Chile: Night of Fury to Demand the Withdrawal of Pension Funds

  • Burning barricade in the streets, Santiago, Chile, July 14, 2020.

    Burning barricade in the streets, Santiago, Chile, July 14, 2020. | Photo: Twitter/ @frente_foto

Published 15 July 2020

Citizens expect lawmakers to pass a law allowing them to withdraw 10 percent of the savings which private pension fund insurers control.

From Tuesday night until early Wednesday morning, Chilean citizens took to the streets to support a pension-related bill and protest against President Sebastian Piñera.


Chile: Deputies Seek to Speed up Approval of Pension Initiative

Today the Lower House is expected to vote on a bill that will allow Chileans to withdraw the 10 percent of their savings that remain controlled by the repudiated Pension Fund Insurers (AFP), which are private companies that control pensions in this South American country since that time of the Augusto Pinochet dictatorship (1973-1990).

"This initiative is supported by a large majority of the people, which claims to have the freedom to dispose of the money. The government, however, has done everything in its power to prevent the bill from going ahead," Prensa Latina explained.

During Tuesday night, in several cities of the country, citizens banged pots from their homes as a way to show their discontent.

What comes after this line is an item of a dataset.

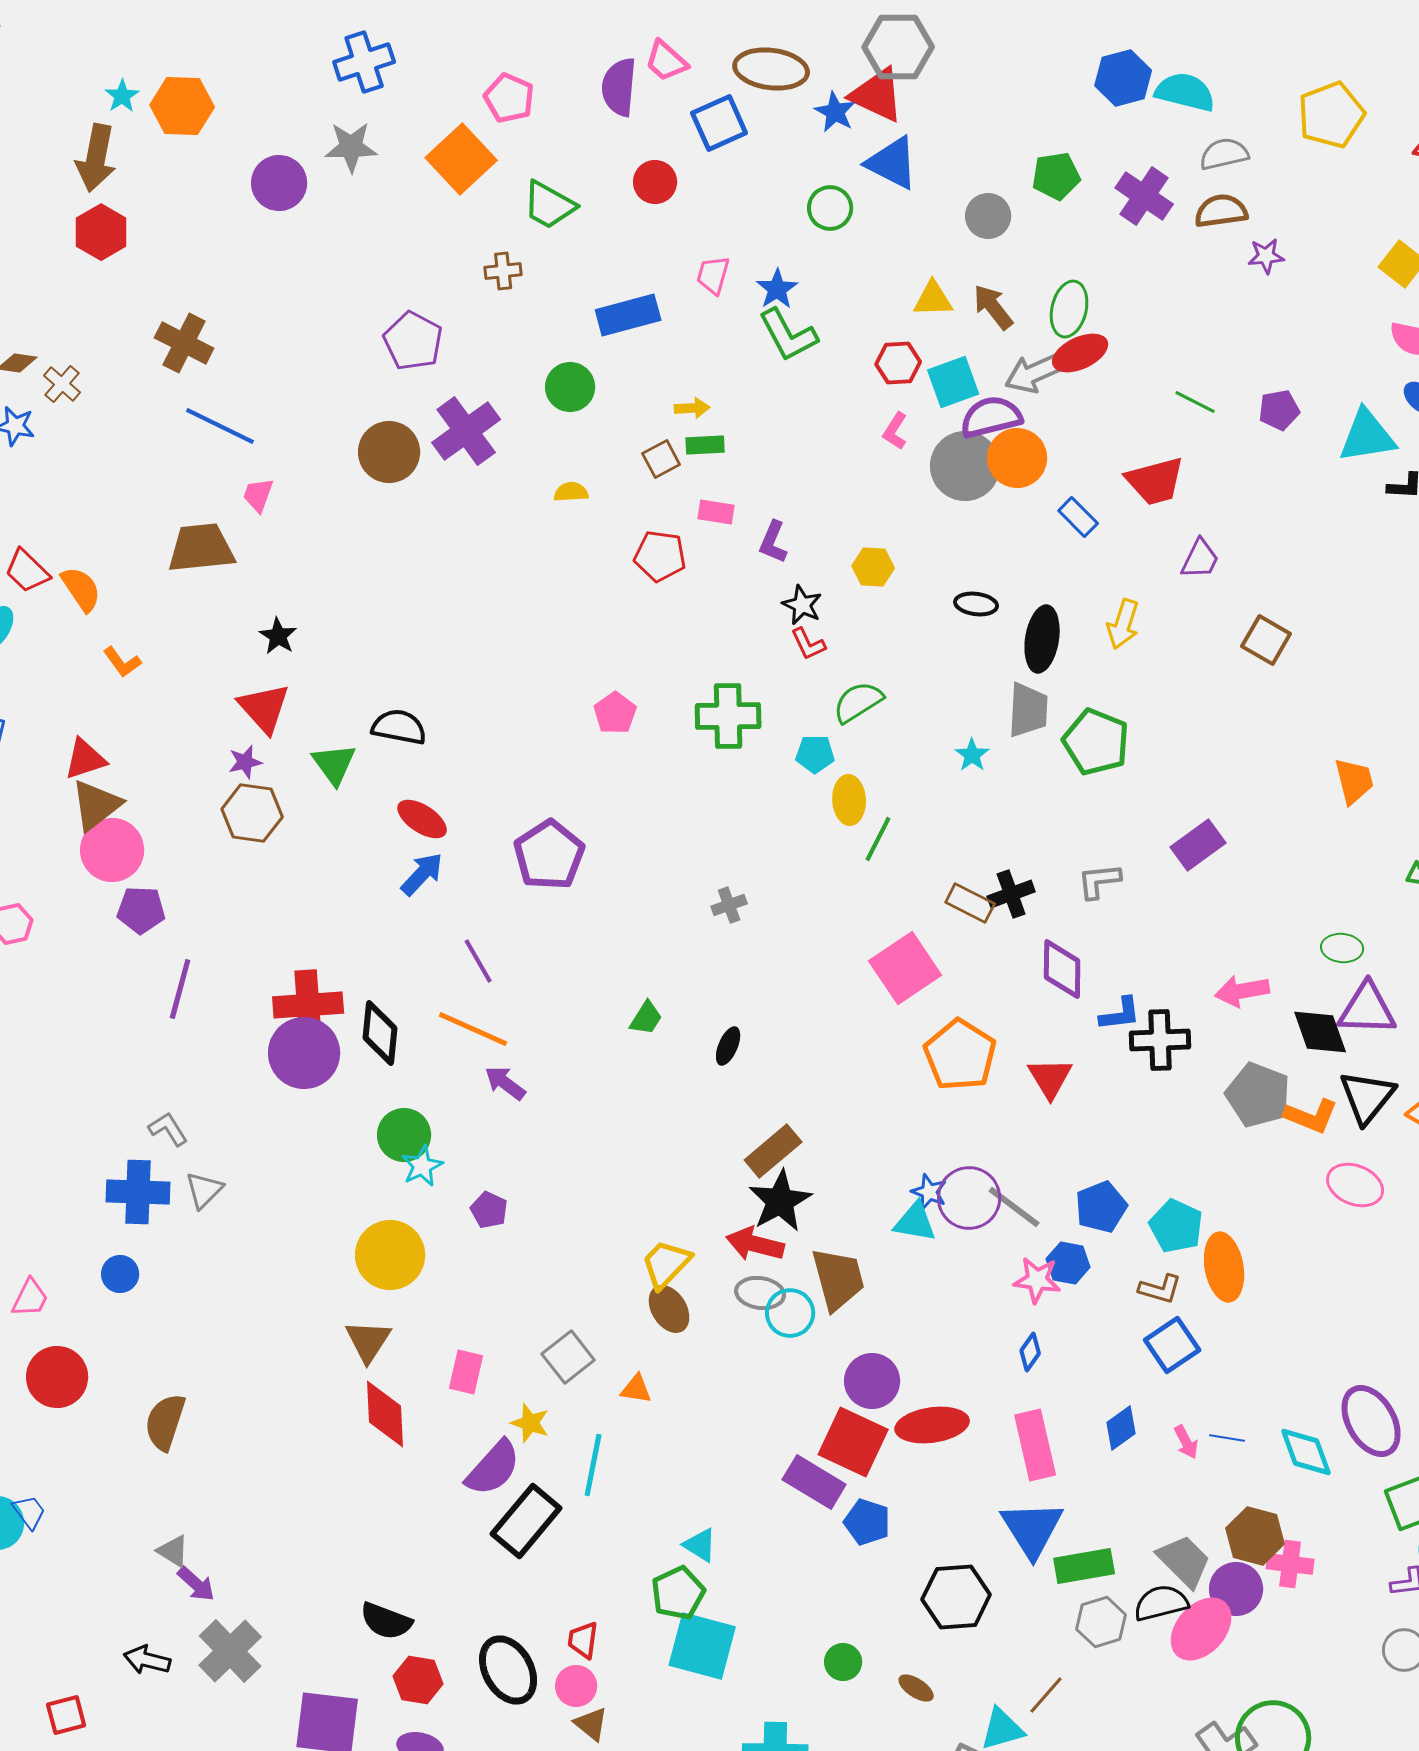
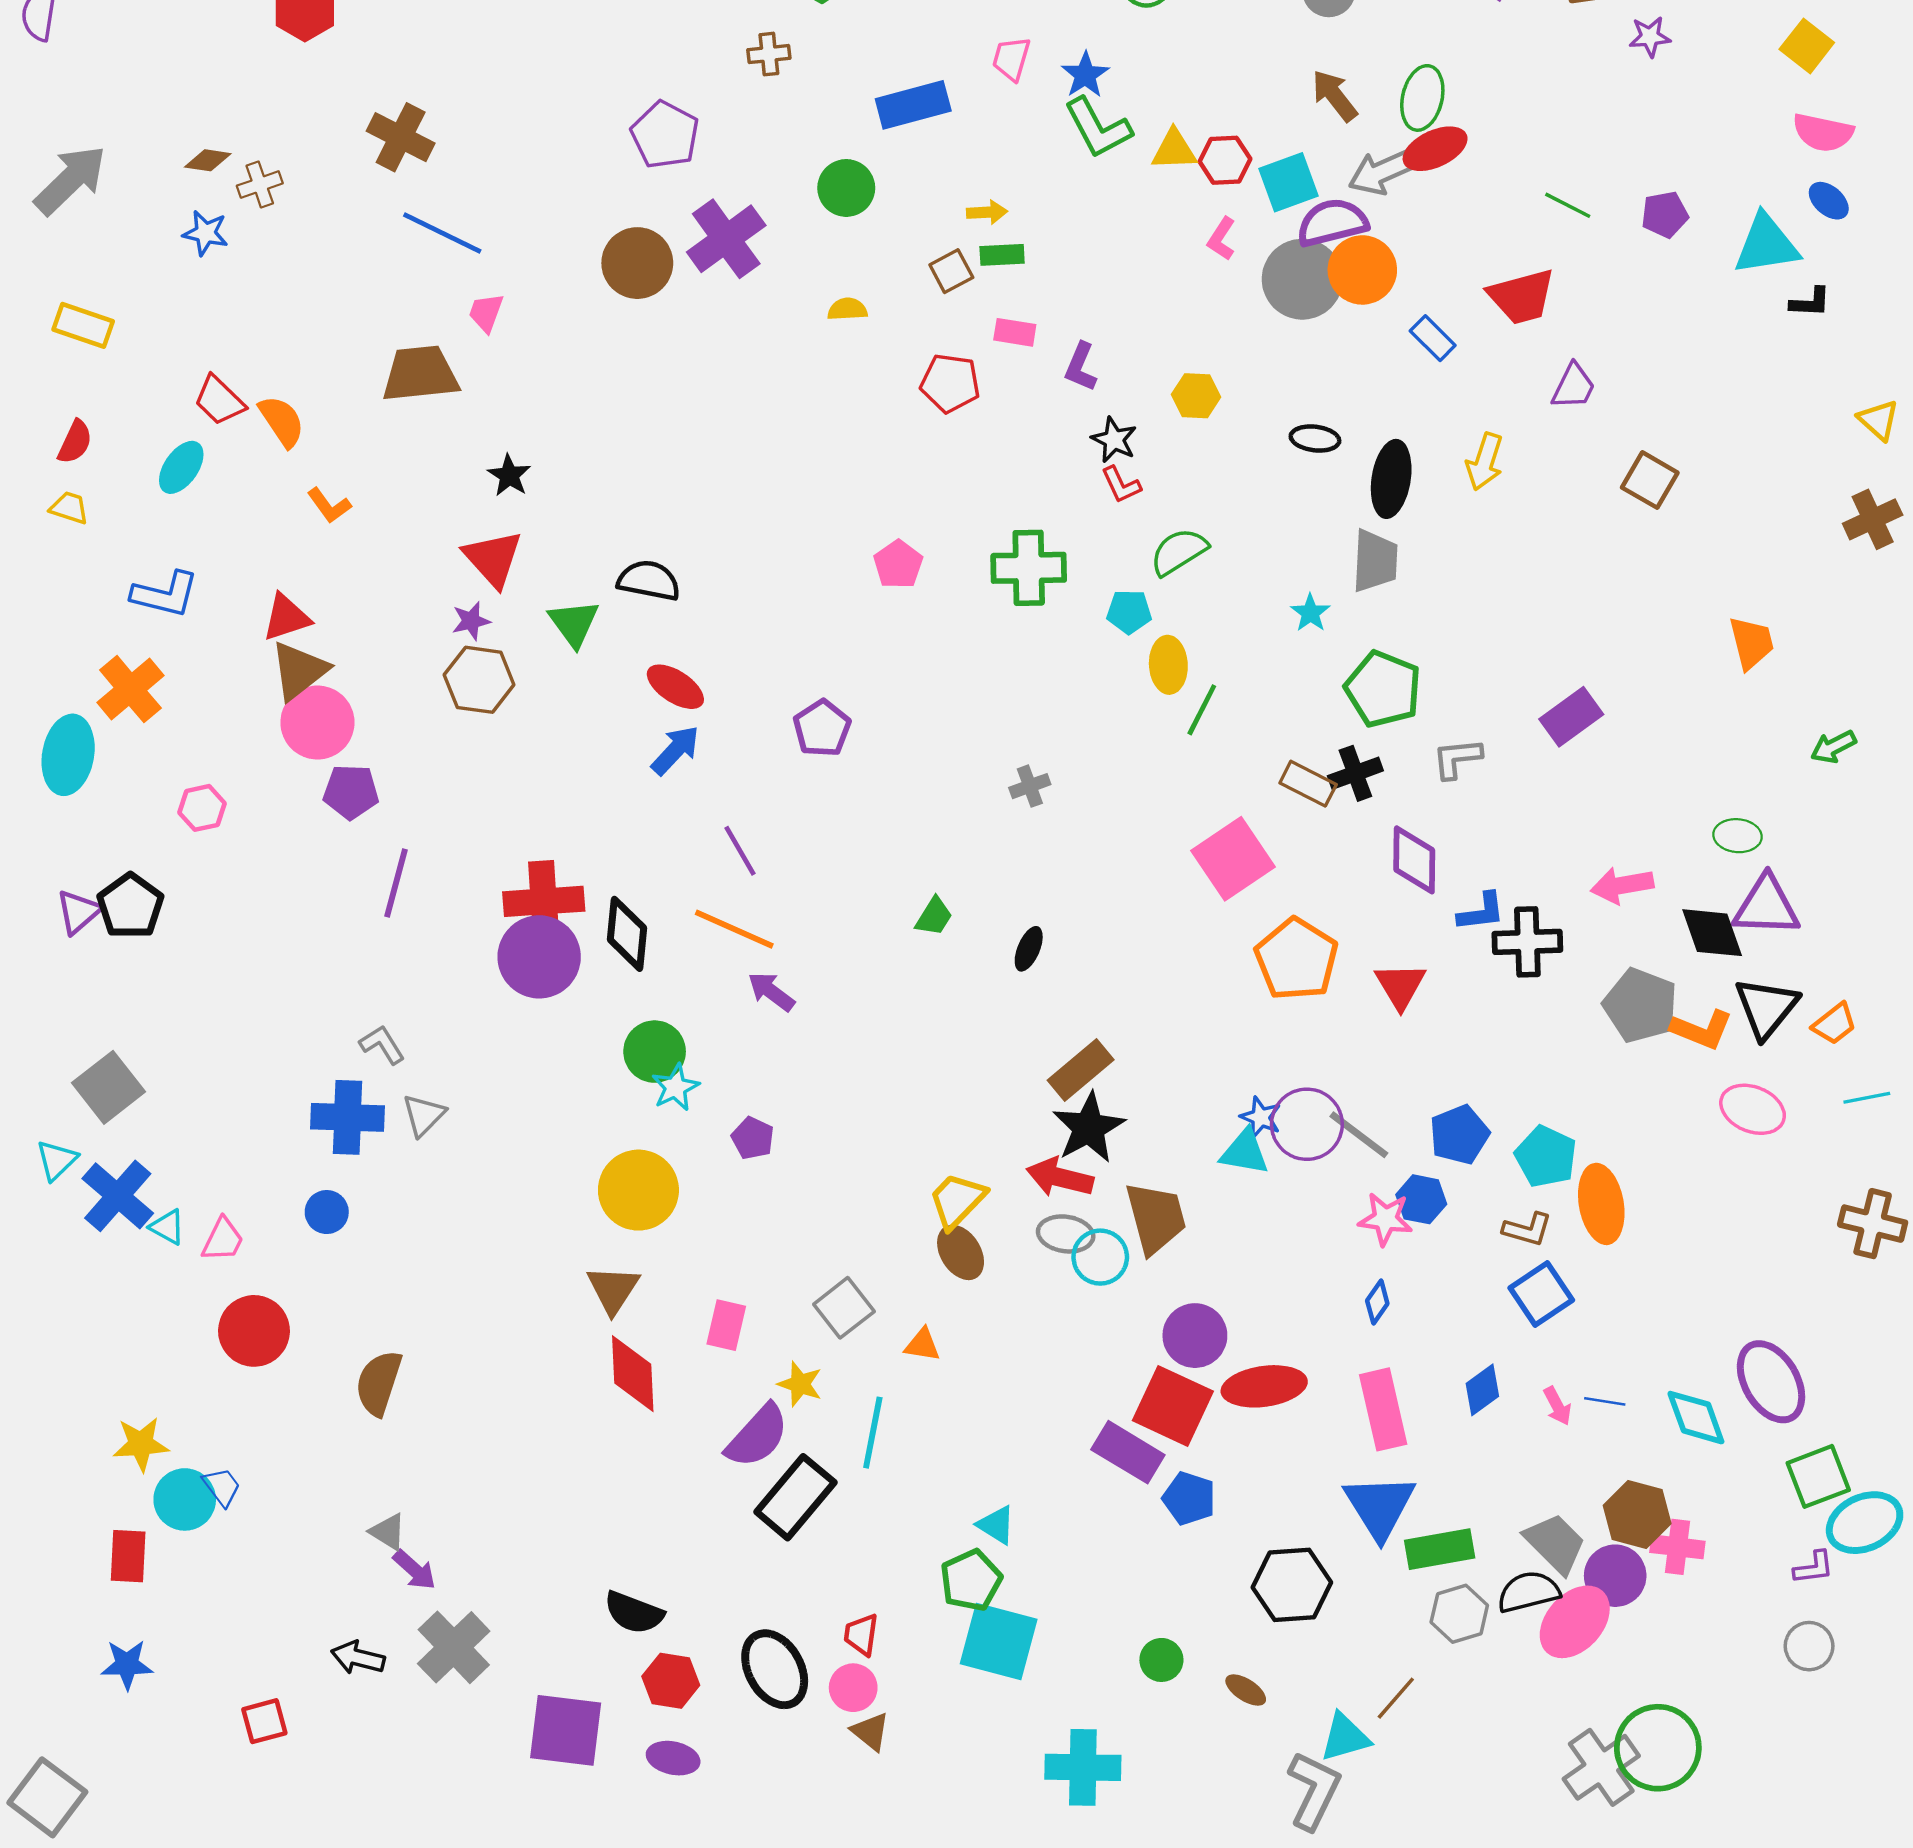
yellow triangle: (933, 299) -> (1174, 150), moved
brown cross: (62, 384) -> (260, 185), turned 30
green pentagon: (1096, 742) -> (1383, 689), moved
purple pentagon: (549, 855) -> (822, 728), size x0.7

In the country's capital, massive protests were reported in neighborhoods such as Ñuñoa, Recoleta, Quinta Normal, Lo Prado, Quilicura, Huechuraba, Independencia, Maipu, Estacion Central, and Cerro Navia.

In these places, the curfew and the threat of police brutality did not prevent citizens from taking to the streets to build barricades with cardboard and pieces of wood.

Local media also reported the burning of dozens of vehicles in Santiago, where at least five supermarkets were looted.

In this city, the Chileans even went to protest in front of four military police headquarters, which were also the object of their fury. Over 60 people were arrested because of the demonstrations.

On Wednesday morning, the military police redoubled their presence in Dignity Square, which has become the emblem of the Chilean resistance to neoliberalism.